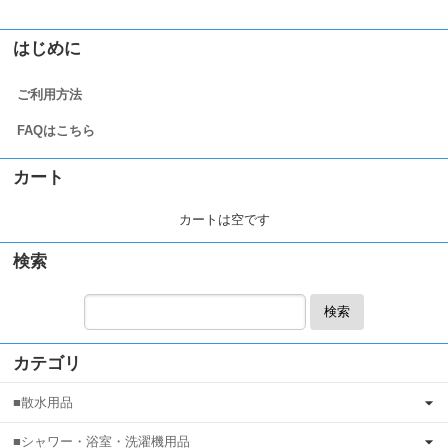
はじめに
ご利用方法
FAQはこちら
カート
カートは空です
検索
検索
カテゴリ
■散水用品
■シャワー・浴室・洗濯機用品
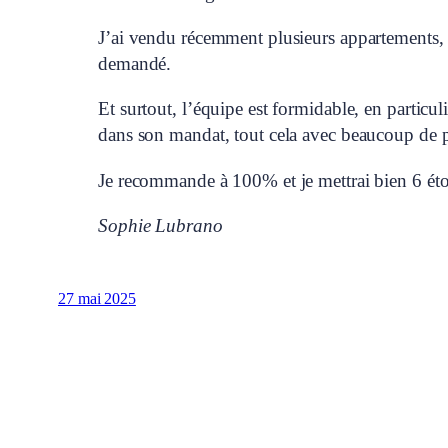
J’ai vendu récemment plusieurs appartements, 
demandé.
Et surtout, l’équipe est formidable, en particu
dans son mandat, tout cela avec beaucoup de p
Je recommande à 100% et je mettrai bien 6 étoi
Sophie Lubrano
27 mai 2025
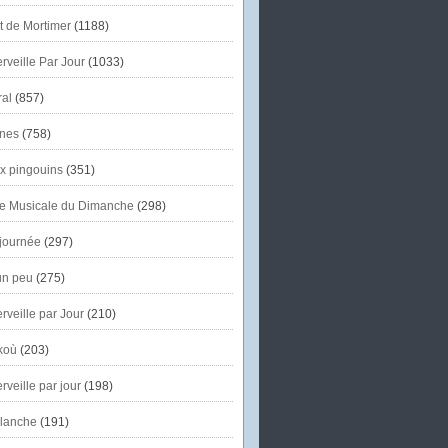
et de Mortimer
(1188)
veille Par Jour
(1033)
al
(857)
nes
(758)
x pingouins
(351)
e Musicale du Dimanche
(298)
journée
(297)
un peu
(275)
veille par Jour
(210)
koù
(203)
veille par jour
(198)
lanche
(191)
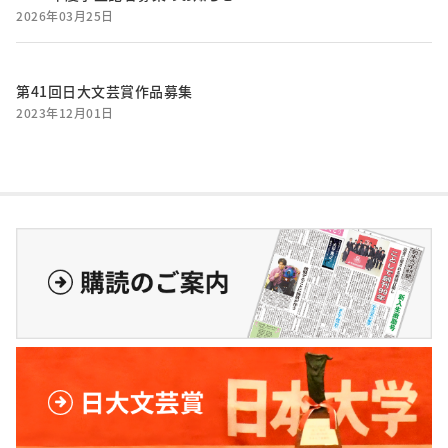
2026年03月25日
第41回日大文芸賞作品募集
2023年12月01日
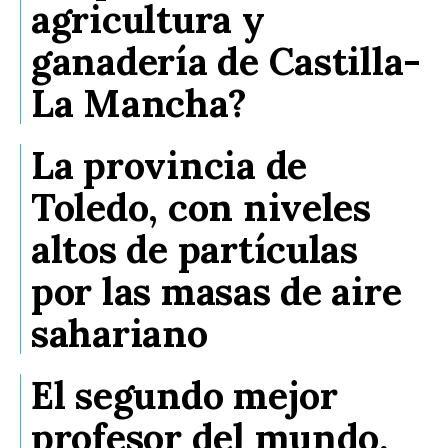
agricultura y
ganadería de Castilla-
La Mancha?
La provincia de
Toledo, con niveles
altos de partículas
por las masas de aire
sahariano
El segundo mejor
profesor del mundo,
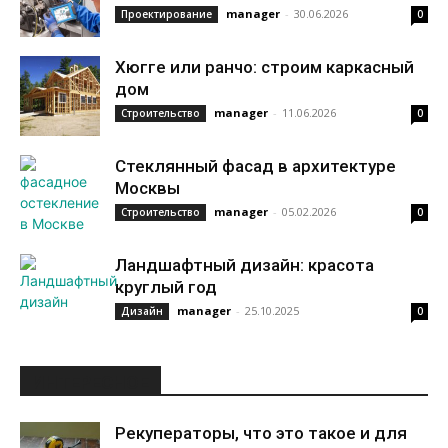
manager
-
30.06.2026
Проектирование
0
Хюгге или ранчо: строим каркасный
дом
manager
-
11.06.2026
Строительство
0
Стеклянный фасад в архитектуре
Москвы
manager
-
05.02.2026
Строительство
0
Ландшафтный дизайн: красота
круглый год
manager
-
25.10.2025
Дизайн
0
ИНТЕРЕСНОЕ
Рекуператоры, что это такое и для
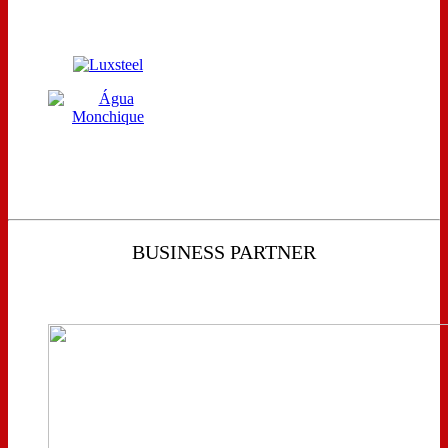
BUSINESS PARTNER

### Work to be completed
Omitting all pictures, retype exactly the lines from the line containing "Ландшафтный дизайн: красота" down to the last line above, both ends included.

### Expected answer
Ландшафтный дизайн: красота
круглый год
manager
-
25.10.2025
Дизайн
0
ИНТЕРЕСНОЕ
Рекуператоры, что это такое и для
BUSINESS PARTNER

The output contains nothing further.